Eventually, Rundgren relocated the project to an adjacent 2,500 square foot facility, Utopia Video Studios, which opened in 1979.  He shot a number of videos here including 1981’s “Time Heals,” the second video MTV ever showed, right after the Buggles’ “Video Killed The Radio Star.”  However, the scale and expenses of the facility and its staff soon became too burdensome; at its height employing a staff of 10-20 personnel, it cost $40,000 to 50,000 just to keep open.  Discovering that he was taking work on that he wasn’t excited about just to keep the facility afloat, he finally gave up on Utopia Video Studios in 1983.

Presently, the facility is in operation as Utopia Soundstage.  Since 1999, Woodstock’s independent radio station, WDST, has shared the building as a base for its on-air studio and offices.


Woodstock village

Myers doesn’t report much about how often and where Rundgren would drive into the village from his Mink Hollow residence.  What’s clear, however, is that his recording clients invariably made their way down and their presence known.  The Psychedelic Furs’ Tim Butler recalls their local haunts:

we used to go down into the town of Woodstock and sort of carouse around, getting drunk and stuff.  You’d drive into town and there’d be all sorts of head shops and bead stores, even though the actual Woodstock festival had been miles down the road, in Bethel.  We used to drink down at the Tinker Street Café, and I seem to remember they had a guitar up on a shelf that was meant to be Bob Dylan’s (pg. 221).

Cheap Trick remembers their Woodstock experience:

“Oh yeah, adds, [Bun E.] Carlos, “We were up on Cripple Creek there, in the Catskills, in that crappy little dumpy old farmhouse then we’d go up the hill and record at Todd’s tiny A-frame studio.”

Sometimes, [Rick] Nielsen admits, cabin fever would set in.  The band spent a few evenings in the town of Woodstock, “getting into trouble and hanging out with all the locals” at the Little Bear or the Big Bear (pg. 234).

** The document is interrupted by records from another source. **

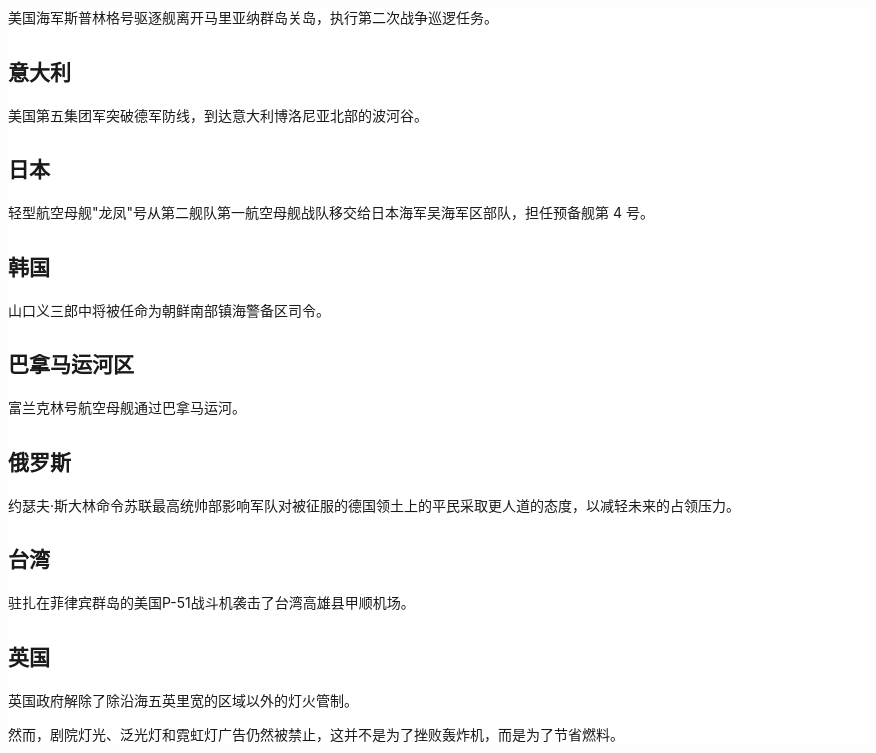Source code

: 美国海军斯普林格号驱逐舰离开马里亚纳群岛关岛，执行第二次战争巡逻任务。

## 意大利

美国第五集团军突破德军防线，到达意大利博洛尼亚北部的波河谷。

## 日本

轻型航空母舰"龙凤"号从第二舰队第一航空母舰战队移交给日本海军吴海军区部队，担任预备舰第
4 号。

## 韩国

山口义三郎中将被任命为朝鲜南部镇海警备区司令。

## 巴拿马运河区

富兰克林号航空母舰通过巴拿马运河。

## 俄罗斯

约瑟夫·斯大林命令苏联最高统帅部影响军队对被征服的德国领土上的平民采取更人道的态度，以减轻未来的占领压力。

## 台湾

驻扎在菲律宾群岛的美国P-51战斗机袭击了台湾高雄县甲顺机场。

## 英国

英国政府解除了除沿海五英里宽的区域以外的灯火管制。

然而，剧院灯光、泛光灯和霓虹灯广告仍然被禁止，这并不是为了挫败轰炸机，而是为了节省燃料。

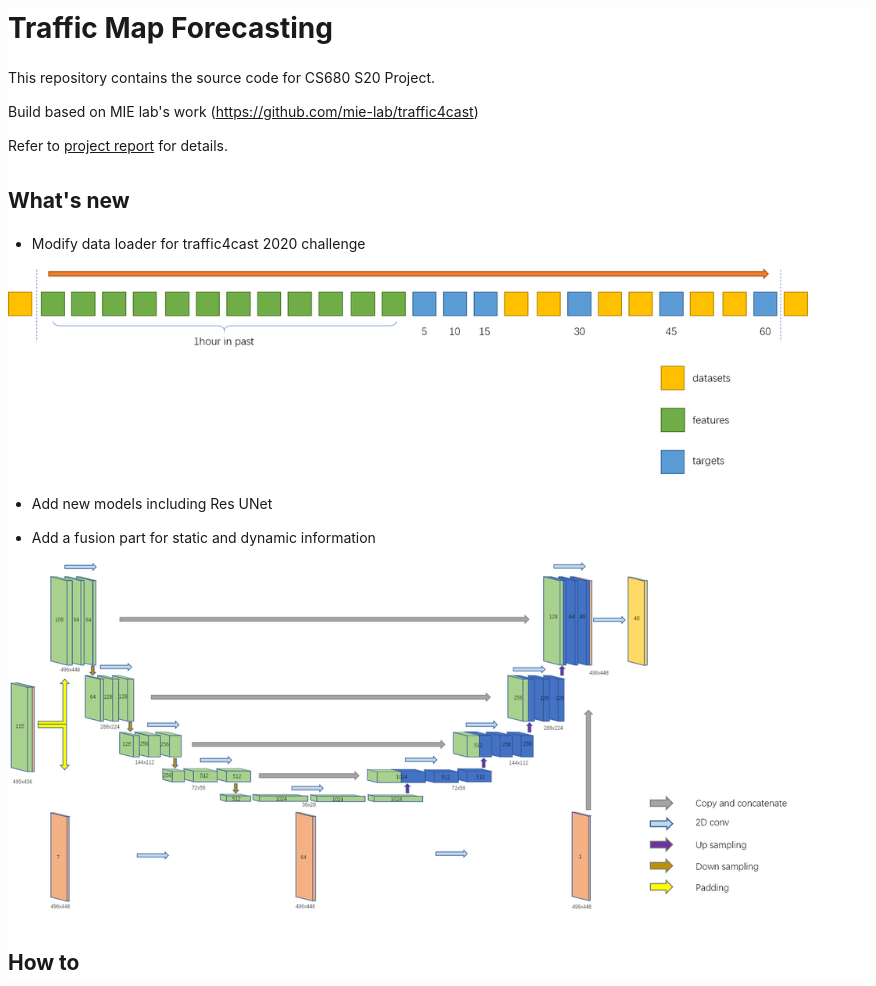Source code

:# Traffic Map Forecasting

This repository contains the source code for CS680 S20 Project.

Build based on MIE lab's work (https://github.com/mie-lab/traffic4cast)

Refer to [project report](https://github.com/paulwong16/TrafficMapForecasting/blob/master/cs680_project.pdf) for details.

## What's new

- Modify data loader for traffic4cast 2020 challenge

<img src="https://github.com/paulwong16/TrafficMapForecasting/blob/master/datasets.png" alt="data" width="800"/>

- Add new models including Res UNet

- Add a fusion part for static and dynamic information

<img src="https://github.com/paulwong16/TrafficMapForecasting/blob/master/nn_title.png" alt="overview" width="800"/>

## How to

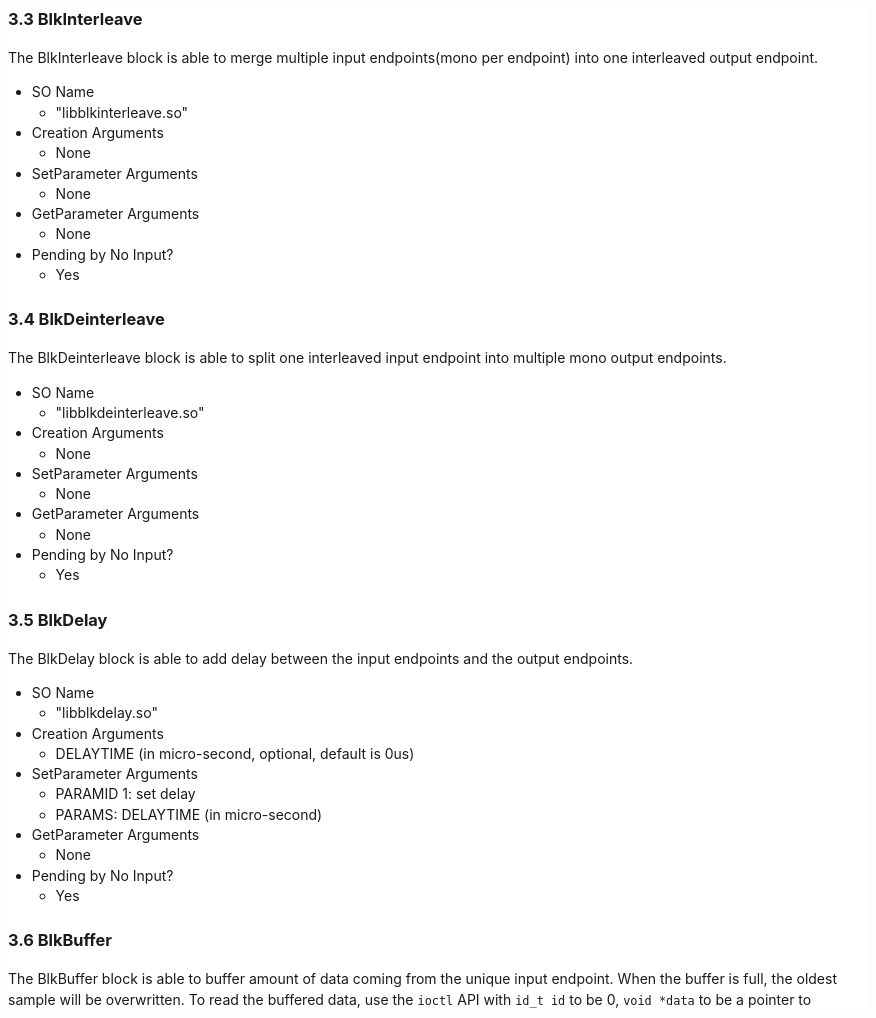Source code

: ### 3.3 BlkInterleave

The BlkInterleave block is able to merge multiple input endpoints(mono per endpoint) into one interleaved output endpoint.

- SO Name
  - "libblkinterleave.so"
- Creation Arguments
  - None
- SetParameter Arguments
  - None
- GetParameter Arguments
  - None
- Pending by No Input?
  - Yes

### 3.4 BlkDeinterleave

The BlkDeinterleave block is able to split one interleaved input endpoint into multiple mono output endpoints.

- SO Name
  - "libblkdeinterleave.so"
- Creation Arguments
  - None
- SetParameter Arguments
  - None
- GetParameter Arguments
  - None
- Pending by No Input?
  - Yes

### 3.5 BlkDelay

The BlkDelay block is able to add delay between the input endpoints and the output endpoints.

- SO Name
  - "libblkdelay.so"
- Creation Arguments
  - DELAYTIME (in micro-second, optional, default is 0us)
- SetParameter Arguments
  - PARAMID 1: set delay
  - PARAMS: DELAYTIME (in micro-second)
- GetParameter Arguments
  - None
- Pending by No Input?
  - Yes

### 3.6 BlkBuffer

The BlkBuffer block is able to buffer amount of data coming from the unique input endpoint.
When the buffer is full, the oldest sample will be overwritten.
To read the buffered data, use the `ioctl` API with `id_t id` to be 0, `void *data` to be a pointer to
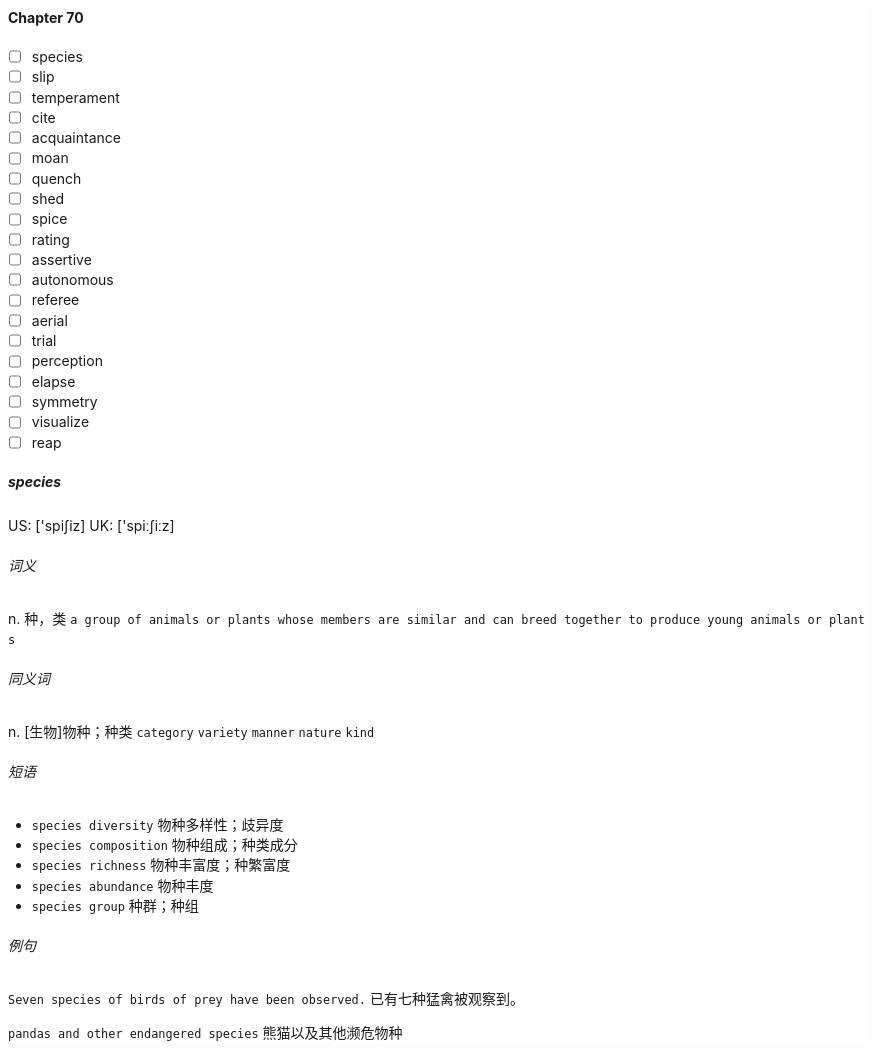 #### Chapter 70

- [ ] species
- [ ] slip
- [ ] temperament
- [ ] cite
- [ ] acquaintance
- [ ] moan
- [ ] quench
- [ ] shed
- [ ] spice
- [ ] rating
- [ ] assertive
- [ ] autonomous
- [ ] referee
- [ ] aerial
- [ ] trial
- [ ] perception
- [ ] elapse
- [ ] symmetry
- [ ] visualize
- [ ] reap

##### species

US: ['spiʃiz]
UK: ['spiːʃiːz]

###### 词义

n. 种，类
`a group of animals or plants whose members are similar and can breed together to produce young animals or plants`

###### 同义词

n. [生物]物种；种类
`category` `variety` `manner` `nature` `kind`


###### 短语

- `species diversity` 物种多样性；歧异度
- `species composition` 物种组成；种类成分
- `species richness` 物种丰富度；种繁富度
- `species abundance` 物种丰度
- `species group` 种群；种组

###### 例句

`Seven species of birds of prey have been observed.`
已有七种猛禽被观察到。

`pandas and other endangered species`
熊猫以及其他濒危物种
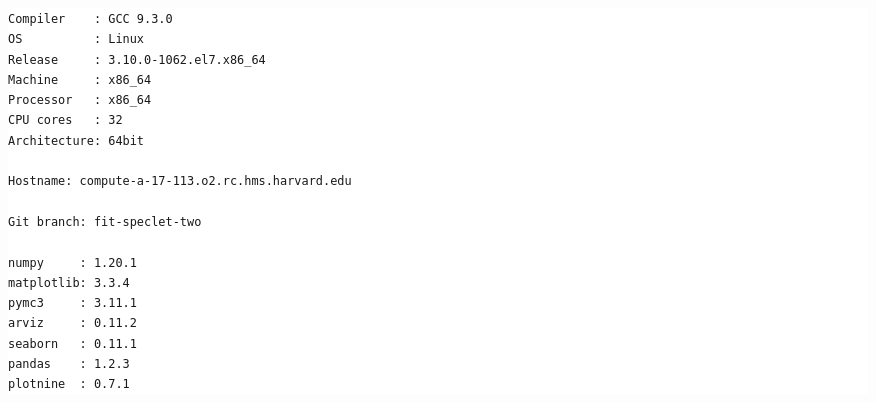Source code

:     Compiler    : GCC 9.3.0
    OS          : Linux
    Release     : 3.10.0-1062.el7.x86_64
    Machine     : x86_64
    Processor   : x86_64
    CPU cores   : 32
    Architecture: 64bit

    Hostname: compute-a-17-113.o2.rc.hms.harvard.edu

    Git branch: fit-speclet-two

    numpy     : 1.20.1
    matplotlib: 3.3.4
    pymc3     : 3.11.1
    arviz     : 0.11.2
    seaborn   : 0.11.1
    pandas    : 1.2.3
    plotnine  : 0.7.1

These passages are hardly conclusive evidence, but they suggest that the attitude of “the locals” to rockstars and Woodstock’s musical legacy had turned around considerably since the days when the town council passed on The Band’s offer of a private concert.  Of course, in the intervening 15 years it’s likely that there was considerable turnover in the local population.  The plethora of local recording studiosthat appeared in the wake of Bearsville Studios and Utopia Sound underscores how Rundgren’s years were key ones for the development of Woodstock as place, industry, and cultural sensibility.